Dia mengatakan pihak berwenang memperingatkan orang-orang di kamp untuk mengungsi ke tempat yang lebih aman sebelum datangnya topan, namun beberapa menunggu sampai air laut mulai mengalir.
Video dari Sittwe pada hari Selasa menunjukkan kerusakan parah pada bangunan serta pohon tumbang dan kabel listrik tumbang.
Hujan deras di Bagan, kota kuno yang merupakan salah satu tempat wisata utama Myanmar, menyebabkan banjir yang melemahkan fondasi setidaknya empat kuil. MRTV melaporkan bahwa kepala pemerintahan militer Myanmar, Jenderal Senior. Min Aung Hlaing, berkunjung pada hari Selasa untuk memeriksa kerusakan,
Pemerintah mengeluarkan deklarasi bencana untuk 17 kota di Rakhine dan empat di negara bagian Chin, sebelah utara Rahkine, dimana ratusan bangunan rusak.

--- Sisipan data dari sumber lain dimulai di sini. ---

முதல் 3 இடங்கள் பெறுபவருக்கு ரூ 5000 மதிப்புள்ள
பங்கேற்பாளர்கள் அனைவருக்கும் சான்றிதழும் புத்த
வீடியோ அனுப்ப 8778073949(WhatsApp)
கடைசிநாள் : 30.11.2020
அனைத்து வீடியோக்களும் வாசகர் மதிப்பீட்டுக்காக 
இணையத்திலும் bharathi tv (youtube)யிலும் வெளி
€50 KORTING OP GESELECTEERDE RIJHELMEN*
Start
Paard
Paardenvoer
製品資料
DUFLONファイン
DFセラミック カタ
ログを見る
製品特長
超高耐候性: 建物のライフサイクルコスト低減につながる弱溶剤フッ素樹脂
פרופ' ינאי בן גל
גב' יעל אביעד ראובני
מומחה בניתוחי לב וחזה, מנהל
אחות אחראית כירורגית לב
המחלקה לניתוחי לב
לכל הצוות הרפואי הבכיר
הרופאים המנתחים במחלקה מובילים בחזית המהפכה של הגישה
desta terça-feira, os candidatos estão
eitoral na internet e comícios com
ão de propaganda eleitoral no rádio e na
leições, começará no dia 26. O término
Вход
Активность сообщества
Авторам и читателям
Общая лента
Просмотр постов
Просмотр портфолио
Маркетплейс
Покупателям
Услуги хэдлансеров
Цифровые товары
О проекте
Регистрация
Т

Rohingya tidak diakui sebagai minoritas resmi di Myanmar yang mayoritas penduduknya beragama Buddha, di mana mereka menghadapi diskriminasi yang luas dan tidak diberikan kewarganegaraan serta hak-hak dasar lainnya. Orang-orang yang tinggal di kamp tidak dapat bergerak bebas, menurut kelompok hak asasi manusia.
Lebih dari 700.000 orang Rohingya lainnya melarikan diri dari kekerasan tahun 2017 untuk tinggal di kamp pengungsi di negara tetangga Bangladesh, yang juga mengalami kerusakan akibat topan tersebut tetapi tidak melaporkan adanya korban jiwa.
Di kamp pengungsi terbesar di dunia di distrik Cox’s Bazar Bangladesh, ribuan warga Rohingya dari Myanmar telah dipindahkan ke daerah yang lebih aman hingga Topan Mocha berlalu. Daerah dataran rendah sangat rentan terhadap banjir, dan hanya tersedia sedikit tempat berlindung yang aman.
Perdana Menteri Bangladesh Sheikh Hasina mengatakan lebih dari 700.000 orang telah dipindahkan ke tempat perlindungan topan atau fasilitas sementara, termasuk sekolah dan masjid.
“Meskipun badai tidak secara langsung menghantam pemukiman pengungsi, namun menyebabkan kerusakan parah,” Alexia Riviere, koordinator darurat Bangladesh untuk Catholic Relief Services, sebuah lembaga bantuan besar, mengatakan dalam sebuah pernyataan. “Kebutuhannya kemungkinan besar akan sangat besar sementara kita menilai dampak kerusakannya. Kekhawatiran kami setelah terjadinya badai ini antara lain tanah longsor dan banjir bandang.”
Rivers menggambarkan Topan Mocha sebagai salah satu badai terbesar yang melanda Bangladesh dalam beberapa dekade, mengingat Topan Sidr pada tahun 2007 menewaskan lebih dari 3.000 orang dan menyebabkan kerugian miliaran dolar.
“Sebagai komunitas pemberi bantuan, kita harus menghadapi kenyataan bahwa komunitas yang terpinggirkan menjadi semakin rentan setiap tahunnya,” kata Riviere. “Semakin banyak yang bisa kita lakukan untuk bersiap menghadapi hal yang tak terelakkan, semakin baik.”